«Neue Seidenstrasse» nimmt Fahrt auf

Anfang Jahr ist der erste Containerganzzug zwischen Yiwu in Ostchina und der iranischen Hauptstadt Teheran auf die Reise gegangen. Das Ziel wurde doppelt so schnell wie auf dem bisher üblichen Seeweg erreicht.

Containerzug China

Chinas neue Seidenstrasse für den Gütertransport nimmt Gestalt an. Die in der Schweiz ansässige InterRail Gruppe hat zu Beginn des Jahres in enger Zusammenarbeit mit den auf der Strecke beteiligten Güterbahnen ein weiteres Produkt in ihren China-Verkehren gestartet. Die Route des ersten Pilotzugs führte über den Grenzübergang Alashankou/Dostyk durch Kasachstan, Turkmenistan und über die iranische Grenzpassage Sarakhs zur Endstation in der Landeshauptstadt Teheran. Von China nach Westeuropa gibt es seit rund 6 Jahren Containerzüge.

Die Gesamtstrecke von China nach Teheran beträgt rund 10 300 Kilometer, und die Fahrt dauert etwa 14 Tage. «Die Beförderung ist damit deutlich schneller als dies auf dem Seeweg möglich wäre, wo mit mehr als der doppelten Laufzeit gerechnet werden muss», berichtet Hans Reinhard, Präsident der InterRail Holding AG aus St. Gallen. Zukünftige Züge sollen über den im letzten Jahr neueröffneten turkmenisch-iranischen Grenzübergang Inche Borum laufen, was zu einer weiteren Verkürzung der Distanz und damit auch der Transitzeit führen wird.

Dank der sich stetig verbessernden Transporttechnologien der beteiligten Bahnen sowie der Nutzung der elektronischen Vorabinformation für die Zoll- und Grenzprozeduren können die Transitzeiten der Chinazüge nicht nur eingehalten, sondern teilweise weiter reduziert werden.
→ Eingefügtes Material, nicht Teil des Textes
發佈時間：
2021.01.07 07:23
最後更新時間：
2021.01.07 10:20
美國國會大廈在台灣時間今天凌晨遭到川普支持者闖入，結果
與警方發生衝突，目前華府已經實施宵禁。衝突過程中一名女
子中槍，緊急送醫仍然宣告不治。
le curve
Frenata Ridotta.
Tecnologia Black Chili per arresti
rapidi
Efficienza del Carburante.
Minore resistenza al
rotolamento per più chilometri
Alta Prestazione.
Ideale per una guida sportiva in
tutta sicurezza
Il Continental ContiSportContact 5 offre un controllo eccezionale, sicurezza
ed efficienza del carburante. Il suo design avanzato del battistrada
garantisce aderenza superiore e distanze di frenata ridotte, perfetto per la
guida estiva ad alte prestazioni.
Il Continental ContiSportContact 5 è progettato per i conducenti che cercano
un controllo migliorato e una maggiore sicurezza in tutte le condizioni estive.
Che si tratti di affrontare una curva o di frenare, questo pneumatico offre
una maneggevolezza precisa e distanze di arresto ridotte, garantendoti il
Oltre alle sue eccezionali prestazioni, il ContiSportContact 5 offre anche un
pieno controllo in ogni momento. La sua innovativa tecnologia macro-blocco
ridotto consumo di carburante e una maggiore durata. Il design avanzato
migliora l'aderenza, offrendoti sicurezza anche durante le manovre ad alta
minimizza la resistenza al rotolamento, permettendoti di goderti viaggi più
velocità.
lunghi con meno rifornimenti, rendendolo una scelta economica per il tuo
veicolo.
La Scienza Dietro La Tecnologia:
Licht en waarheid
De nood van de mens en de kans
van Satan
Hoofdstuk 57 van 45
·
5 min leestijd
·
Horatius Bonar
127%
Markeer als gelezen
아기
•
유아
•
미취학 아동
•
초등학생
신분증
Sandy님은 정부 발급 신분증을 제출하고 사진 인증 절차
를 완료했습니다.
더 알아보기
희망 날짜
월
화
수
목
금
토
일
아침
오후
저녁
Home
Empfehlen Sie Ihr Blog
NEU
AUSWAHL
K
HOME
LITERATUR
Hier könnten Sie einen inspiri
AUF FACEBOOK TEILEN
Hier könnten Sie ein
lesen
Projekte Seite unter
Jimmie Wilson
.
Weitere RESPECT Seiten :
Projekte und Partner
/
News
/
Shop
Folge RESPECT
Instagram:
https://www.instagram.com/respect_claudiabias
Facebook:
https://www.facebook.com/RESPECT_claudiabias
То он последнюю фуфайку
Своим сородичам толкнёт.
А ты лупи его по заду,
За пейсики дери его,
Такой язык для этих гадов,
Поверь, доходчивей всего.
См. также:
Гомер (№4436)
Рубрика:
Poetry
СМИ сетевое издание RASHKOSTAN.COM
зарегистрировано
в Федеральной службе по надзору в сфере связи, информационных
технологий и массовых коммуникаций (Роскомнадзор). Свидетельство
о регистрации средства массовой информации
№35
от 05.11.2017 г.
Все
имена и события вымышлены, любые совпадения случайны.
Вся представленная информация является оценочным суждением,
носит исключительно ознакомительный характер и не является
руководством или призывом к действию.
Diese Entwicklung sowie die zuverlässige Abfertigung und Organisation, einschliesslich von Door-to-Door Lösungen, leisten – so Reinhard – einen massgeblichen Beitrag zur Erhöhung der bilateralen wie auch Transit-Verkehre auf dem eurasischen Kontinent.

Karte

Hinsichtlich der Verkehre auf der «Neuen Seidenstrasse» gebe es vielfältige und sehr aussichtsreiche Optionen, wobei der Gütertransport über den Iran eine zunehmende Rolle spielen werde. «Insgesamt sehen wir deutliches Potenzial für weiteres Wachstum und die Erschliessung neuer Relationen bei den Container-Transitverkehren über die Landbrücke», erklärt der InterRail-Präsident. Um dieses Potenzial jedoch wirklich ausschöpfen zu können, seien noch mehr Innovation in der Handels- und Transportlogistik nötig. Ziel sei vor allem eine bessere Balance der Containerströme in beide Richtungen.